In Situ Thermal Safety Aspect of the Electrospun Polyimide-Al2O3 Separator Reveals Less Exothermic Heat Energies Than Polypropylene at the Thermal Runaway Event of Lithium-Ion Batteries.

Abstract

Polyimide-Al2O3 membranes are developed as a direct alternative to current polyolefin separators by the electrospinning technique and their chemical structures confirm the carbonyl group with the presence of asymmetric and symmetric stretching and bending vibrations at 1778, 1720, and 720 cm-1 and stretching vibration at 1373 cm-1 for the imide group. Porous nanofiber architecture morphology is realized with a nanofiber thickness of ∼200 nm and shows an ultrasmooth surface and >1 μm pore size in the architecture, built with the chemical constituents of carbon, nitrogen, aluminum, and oxygen elements. The galvanostatic cycling study of the Li/PI-Al2O3/LiFePO4 lithium cell delivers stable charge-discharge capacities of 144/143 mAh g-1 at 0.2 C and 110/100 mAh g-1 at 1 C for 1-100 cycles. The fabricated MCMB/PI-Al2O3/LiFePO4 lithium-ion full-cell reveals less charge transfer resistance of Rct ∼ 25 Ω and yields stable charge-discharge capacities of 125/119 mAh g-1. The thermogravimetric curve for the PI-Al2O3 separator discloses thermal stability up to 525 °C, and the differential scanning calorimetric curve shows a straight line until 300 °C and depicts high thermal stability than the PP separator.

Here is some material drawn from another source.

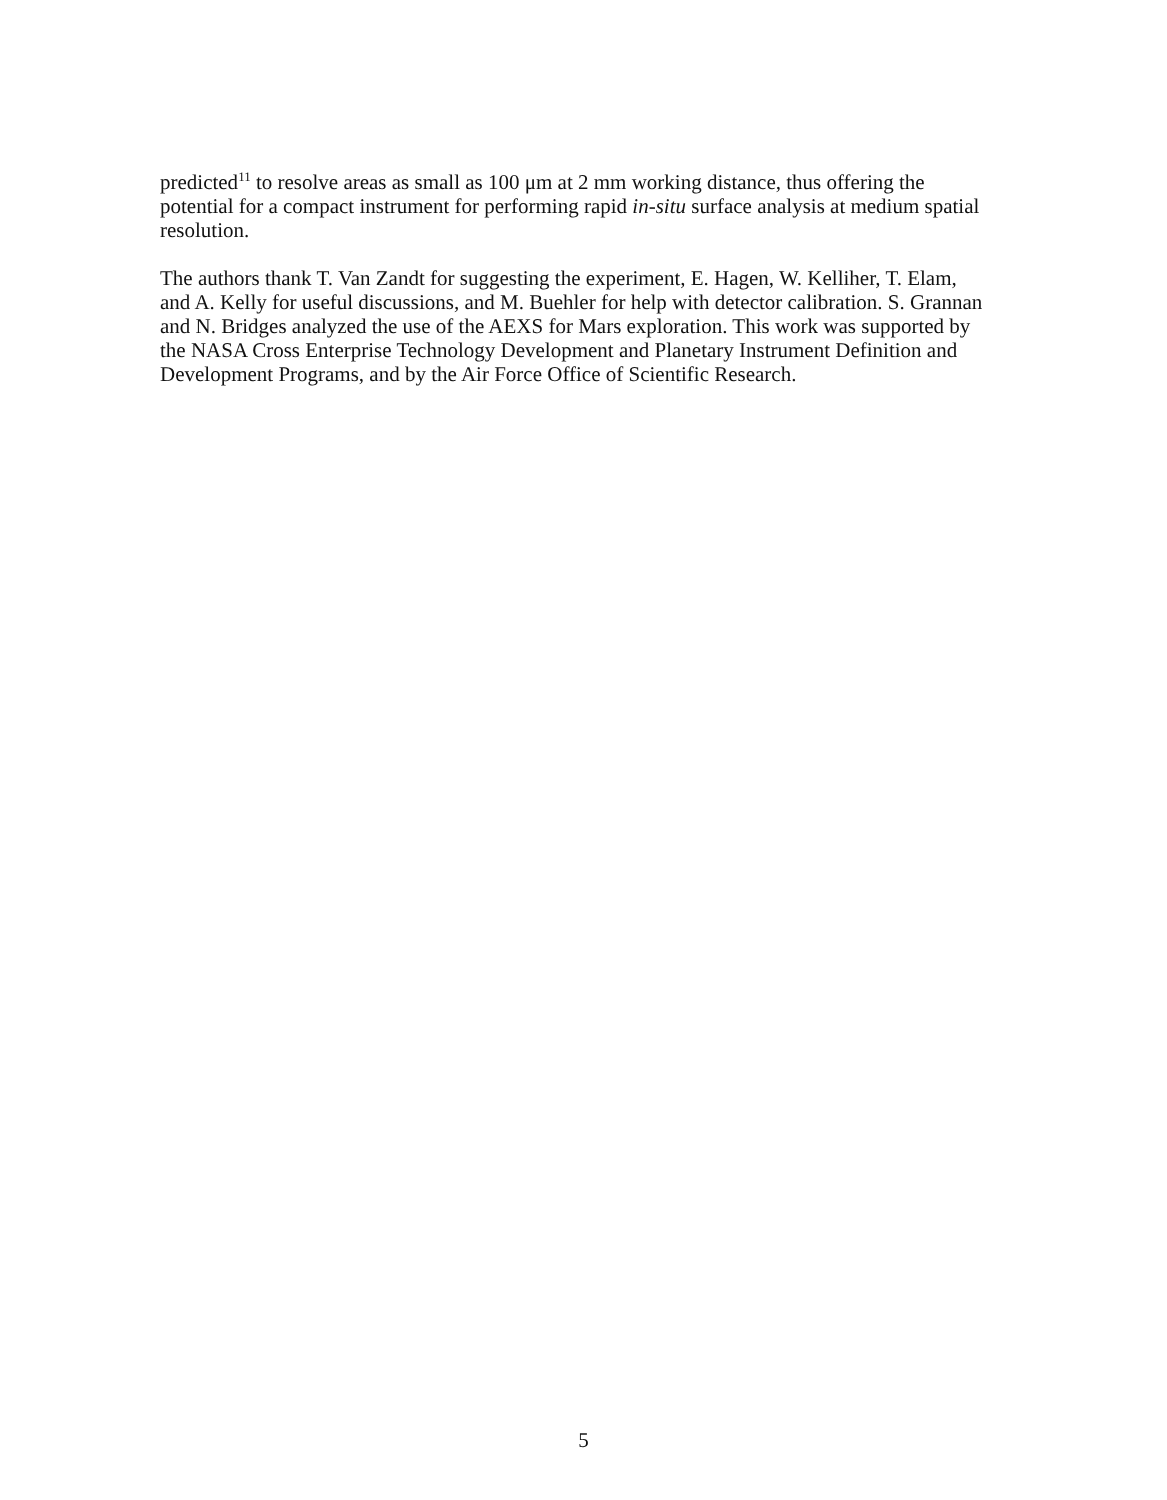predicted<sup>11</sup> to resolve areas as small as 100 μm at 2 mm working distance, thus offering the potential for a compact instrument for performing rapid in-situ surface analysis at medium spatial resolution.
The authors thank T. Van Zandt for suggesting the experiment, E. Hagen, W. Kelliher, T. Elam, and A. Kelly for useful discussions, and M. Buehler for help with detector calibration. S. Grannan and N. Bridges analyzed the use of the AEXS for Mars exploration. This work was supported by the NASA Cross Enterprise Technology Development and Planetary Instrument Definition and Development Programs, and by the Air Force Office of Scientific Research.
5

In situ multimode calorimetry analysis of the MCMB/PP/LiFePO4 full-cell showed a pronounced exothermic peak at 225 °C with a higher released heat energy of 211 J g-1 at the thermal runaway event, while the MCMB/PI-Al2O3/LiFePO4 full-cell revealed an almost 8-fold less exothermic released heat energy of 25 J g-1 than the Celgard polypropylene separator, which was because the MCMB anode and LiFePO4 cathode can be mechanically isolated without any additional separator's melting and burning reactions, as a fire-suppressant separator for lithium-ion batteries.